Assignment: Your answer is a copy of every line in the records where "nose" appears.

Records:
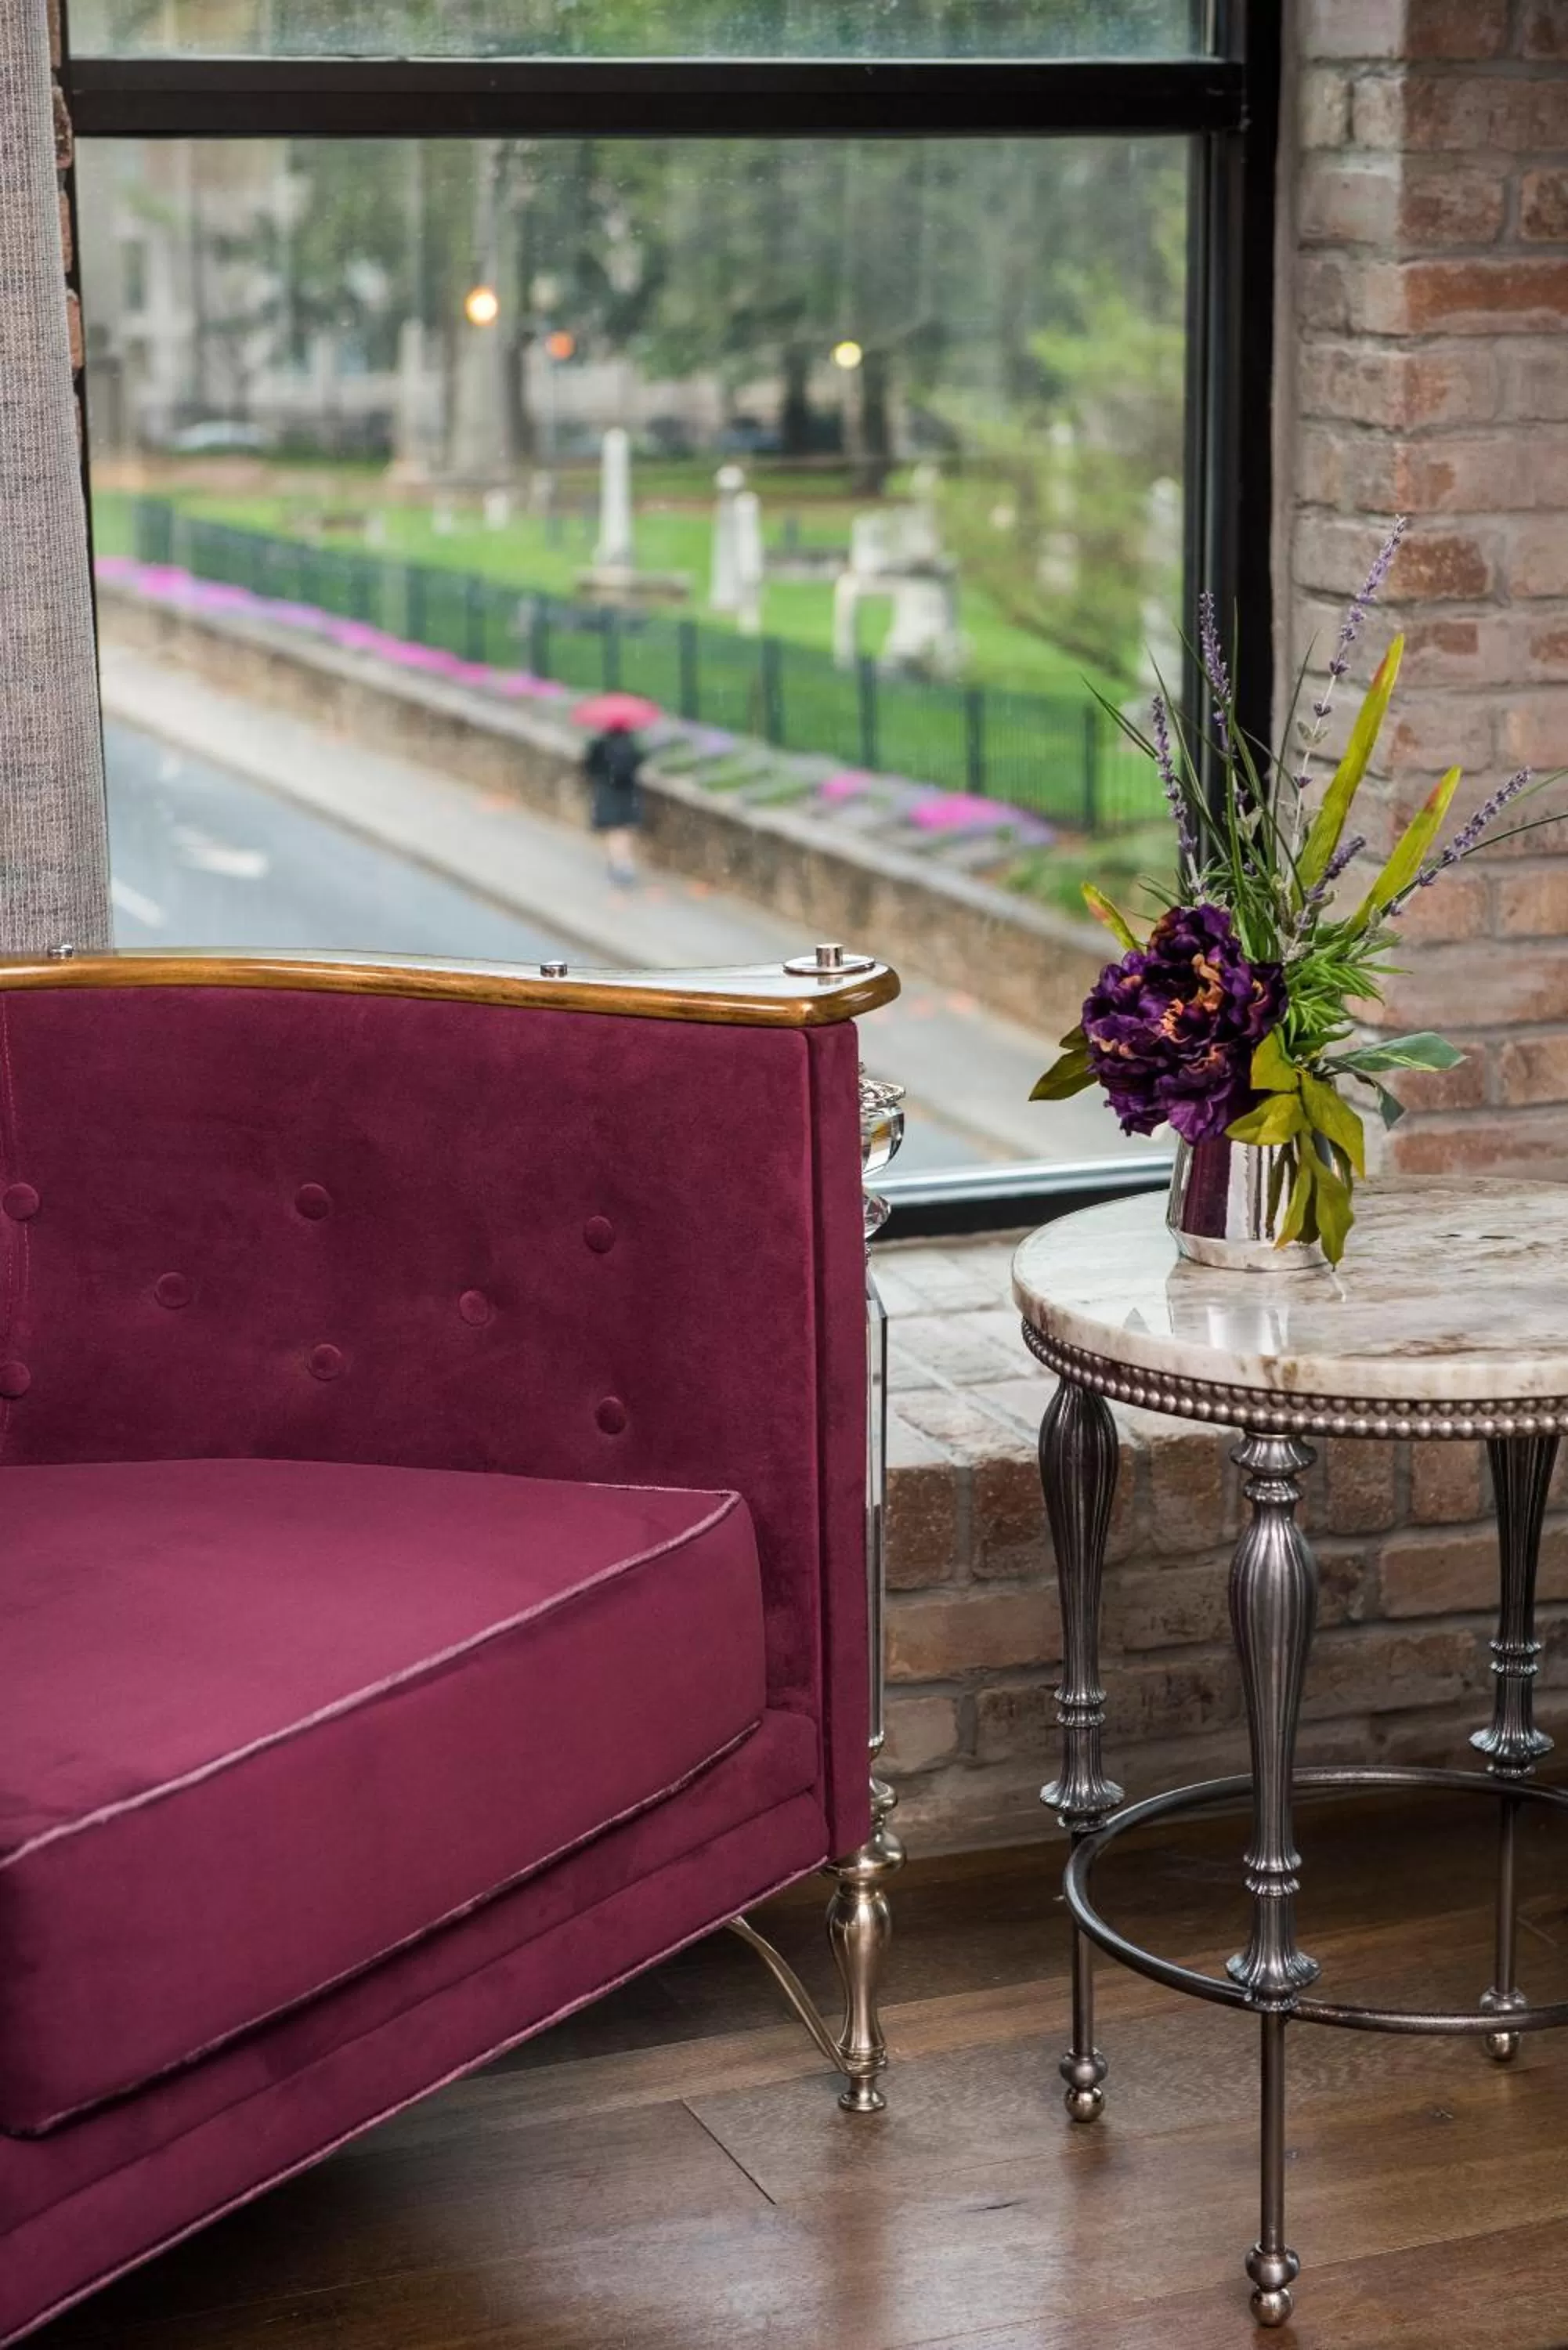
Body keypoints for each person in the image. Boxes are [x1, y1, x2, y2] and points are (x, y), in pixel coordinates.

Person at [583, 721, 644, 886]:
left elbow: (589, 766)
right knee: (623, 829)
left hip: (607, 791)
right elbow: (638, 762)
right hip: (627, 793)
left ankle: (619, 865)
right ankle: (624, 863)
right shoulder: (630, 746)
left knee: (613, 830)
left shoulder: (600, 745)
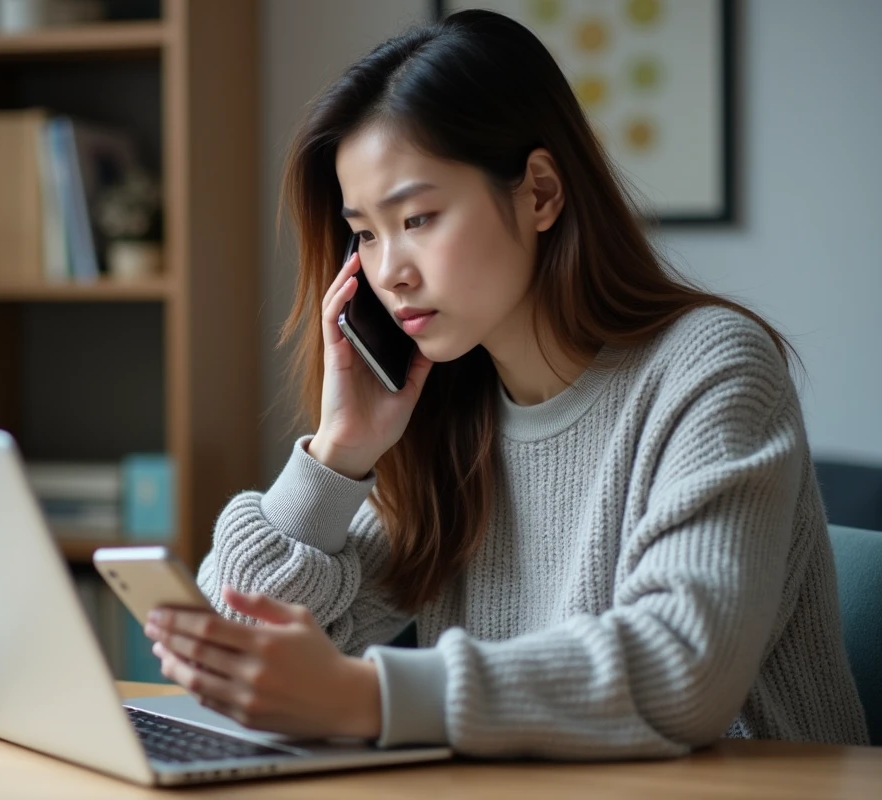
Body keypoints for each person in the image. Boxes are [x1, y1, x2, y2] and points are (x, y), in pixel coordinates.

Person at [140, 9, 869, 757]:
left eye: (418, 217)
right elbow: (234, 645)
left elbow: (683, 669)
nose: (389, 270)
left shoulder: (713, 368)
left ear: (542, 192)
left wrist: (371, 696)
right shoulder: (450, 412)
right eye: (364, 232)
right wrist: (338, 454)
...
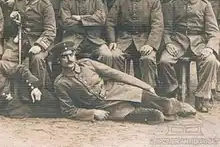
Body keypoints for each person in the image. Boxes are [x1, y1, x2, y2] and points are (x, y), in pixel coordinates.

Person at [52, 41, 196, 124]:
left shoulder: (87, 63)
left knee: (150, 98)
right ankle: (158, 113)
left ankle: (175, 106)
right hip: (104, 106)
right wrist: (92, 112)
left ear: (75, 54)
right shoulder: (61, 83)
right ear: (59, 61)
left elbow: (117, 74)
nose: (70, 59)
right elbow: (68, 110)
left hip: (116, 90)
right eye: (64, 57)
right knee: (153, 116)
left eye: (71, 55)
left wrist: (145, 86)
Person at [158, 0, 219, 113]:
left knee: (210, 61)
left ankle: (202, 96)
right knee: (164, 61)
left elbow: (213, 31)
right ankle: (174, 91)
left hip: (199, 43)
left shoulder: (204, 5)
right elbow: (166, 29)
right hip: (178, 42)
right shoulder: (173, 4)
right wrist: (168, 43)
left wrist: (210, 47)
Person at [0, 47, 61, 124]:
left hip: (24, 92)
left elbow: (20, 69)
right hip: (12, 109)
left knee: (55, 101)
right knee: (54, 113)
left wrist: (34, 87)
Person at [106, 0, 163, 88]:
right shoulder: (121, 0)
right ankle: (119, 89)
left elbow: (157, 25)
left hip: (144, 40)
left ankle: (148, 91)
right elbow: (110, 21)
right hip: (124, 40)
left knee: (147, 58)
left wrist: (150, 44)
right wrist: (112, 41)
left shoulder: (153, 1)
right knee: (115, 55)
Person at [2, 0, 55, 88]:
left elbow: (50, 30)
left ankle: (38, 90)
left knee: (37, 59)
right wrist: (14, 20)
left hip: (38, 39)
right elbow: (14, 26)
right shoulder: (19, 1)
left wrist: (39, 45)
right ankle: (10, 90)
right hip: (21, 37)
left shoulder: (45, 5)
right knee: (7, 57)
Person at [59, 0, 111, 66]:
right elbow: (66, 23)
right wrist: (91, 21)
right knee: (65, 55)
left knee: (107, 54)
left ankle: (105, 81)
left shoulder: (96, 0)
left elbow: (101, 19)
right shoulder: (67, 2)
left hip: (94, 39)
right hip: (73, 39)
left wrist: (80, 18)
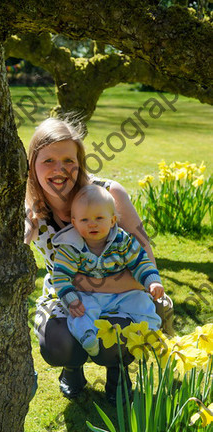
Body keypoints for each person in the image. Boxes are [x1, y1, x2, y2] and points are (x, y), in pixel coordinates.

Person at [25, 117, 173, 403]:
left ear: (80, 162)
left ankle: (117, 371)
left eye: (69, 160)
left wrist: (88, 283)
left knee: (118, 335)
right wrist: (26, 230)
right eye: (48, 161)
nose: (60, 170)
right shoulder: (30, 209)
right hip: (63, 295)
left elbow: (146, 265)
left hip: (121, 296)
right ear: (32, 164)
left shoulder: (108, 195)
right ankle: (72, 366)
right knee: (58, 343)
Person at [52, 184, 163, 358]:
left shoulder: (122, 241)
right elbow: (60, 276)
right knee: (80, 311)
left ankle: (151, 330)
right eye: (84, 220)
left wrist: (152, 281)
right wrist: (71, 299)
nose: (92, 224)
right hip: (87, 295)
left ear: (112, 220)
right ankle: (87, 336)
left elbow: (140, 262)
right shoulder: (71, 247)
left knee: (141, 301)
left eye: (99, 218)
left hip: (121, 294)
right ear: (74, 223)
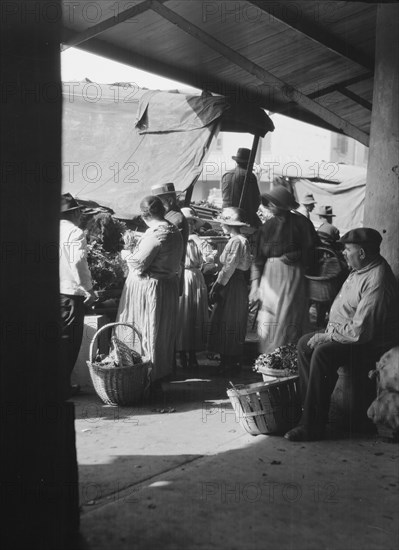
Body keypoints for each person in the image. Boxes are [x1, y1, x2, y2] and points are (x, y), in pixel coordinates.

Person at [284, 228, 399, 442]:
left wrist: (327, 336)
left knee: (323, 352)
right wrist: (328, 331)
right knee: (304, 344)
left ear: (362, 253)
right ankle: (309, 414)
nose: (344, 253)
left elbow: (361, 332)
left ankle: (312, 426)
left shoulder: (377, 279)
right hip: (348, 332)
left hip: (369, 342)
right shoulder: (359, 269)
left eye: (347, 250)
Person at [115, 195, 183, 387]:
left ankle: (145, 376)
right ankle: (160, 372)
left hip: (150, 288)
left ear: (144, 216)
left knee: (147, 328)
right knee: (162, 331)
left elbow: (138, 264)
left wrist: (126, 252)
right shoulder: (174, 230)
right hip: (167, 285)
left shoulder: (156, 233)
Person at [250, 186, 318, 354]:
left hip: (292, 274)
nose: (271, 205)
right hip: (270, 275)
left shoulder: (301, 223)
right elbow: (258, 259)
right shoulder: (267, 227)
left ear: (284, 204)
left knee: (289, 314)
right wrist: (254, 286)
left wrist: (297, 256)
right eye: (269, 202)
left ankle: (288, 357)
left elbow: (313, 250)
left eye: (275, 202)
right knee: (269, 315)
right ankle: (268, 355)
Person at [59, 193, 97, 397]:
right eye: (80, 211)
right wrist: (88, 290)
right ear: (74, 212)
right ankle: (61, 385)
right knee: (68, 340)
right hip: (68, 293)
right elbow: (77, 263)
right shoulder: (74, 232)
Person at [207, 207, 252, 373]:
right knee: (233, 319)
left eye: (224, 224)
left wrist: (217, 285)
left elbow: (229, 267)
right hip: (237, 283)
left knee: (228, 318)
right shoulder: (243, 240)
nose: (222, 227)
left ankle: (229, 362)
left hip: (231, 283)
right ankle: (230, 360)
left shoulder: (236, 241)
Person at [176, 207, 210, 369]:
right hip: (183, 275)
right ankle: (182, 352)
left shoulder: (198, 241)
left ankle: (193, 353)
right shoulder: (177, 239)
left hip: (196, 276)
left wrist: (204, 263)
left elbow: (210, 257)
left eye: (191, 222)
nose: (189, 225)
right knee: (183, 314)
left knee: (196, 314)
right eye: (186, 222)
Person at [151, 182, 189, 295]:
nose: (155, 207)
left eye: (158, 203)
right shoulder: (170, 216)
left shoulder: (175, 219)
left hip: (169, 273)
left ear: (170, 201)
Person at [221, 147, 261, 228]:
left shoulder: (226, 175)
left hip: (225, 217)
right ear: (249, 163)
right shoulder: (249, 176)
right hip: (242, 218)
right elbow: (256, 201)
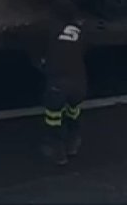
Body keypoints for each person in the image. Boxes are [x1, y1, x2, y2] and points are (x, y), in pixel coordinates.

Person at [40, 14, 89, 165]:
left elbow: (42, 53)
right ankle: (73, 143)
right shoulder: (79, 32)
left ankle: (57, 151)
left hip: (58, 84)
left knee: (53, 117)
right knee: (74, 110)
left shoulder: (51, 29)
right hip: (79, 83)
---
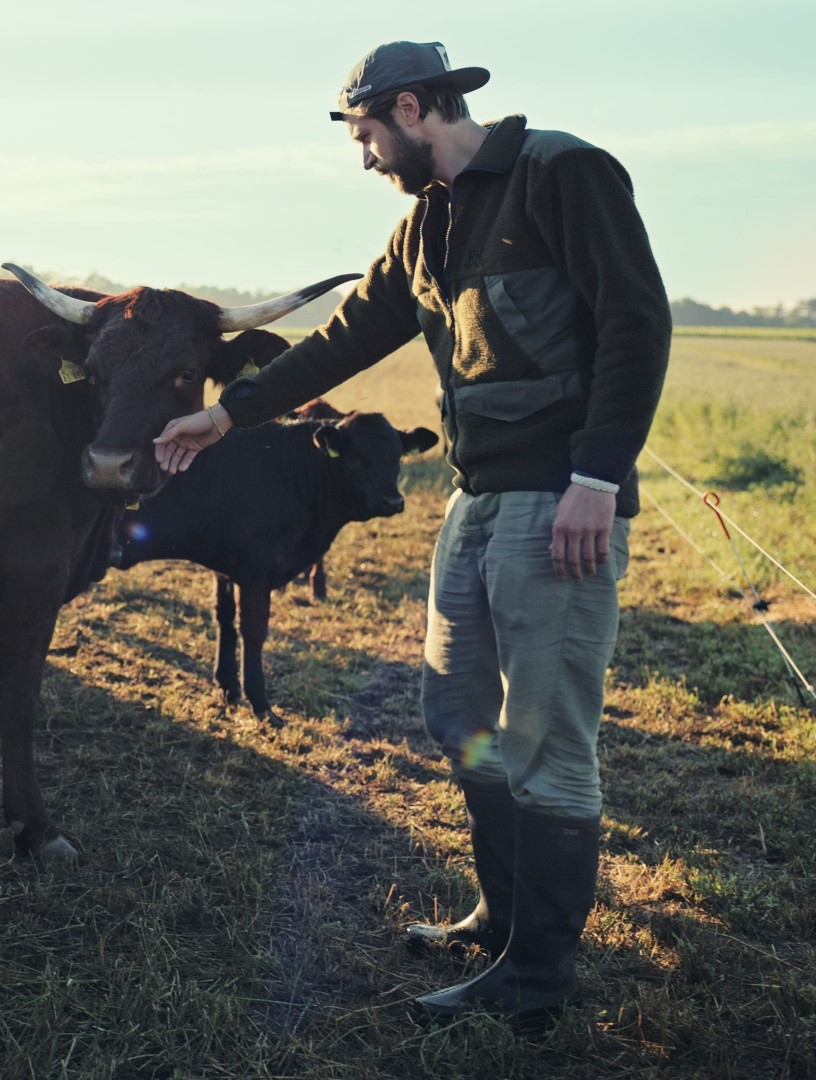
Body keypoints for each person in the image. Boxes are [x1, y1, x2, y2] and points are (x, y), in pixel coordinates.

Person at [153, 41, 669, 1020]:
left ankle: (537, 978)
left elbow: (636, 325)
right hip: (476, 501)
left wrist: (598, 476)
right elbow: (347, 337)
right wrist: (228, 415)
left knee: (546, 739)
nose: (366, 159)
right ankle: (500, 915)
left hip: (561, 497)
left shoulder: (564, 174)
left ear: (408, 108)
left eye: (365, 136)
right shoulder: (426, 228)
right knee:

Response area:
nose: (389, 270)
nose: (70, 59)
nose: (60, 170)
nose: (92, 224)
nose: (344, 253)
nose: (271, 205)
nose: (222, 227)
nose: (189, 225)
nose: (155, 207)
nose: (366, 159)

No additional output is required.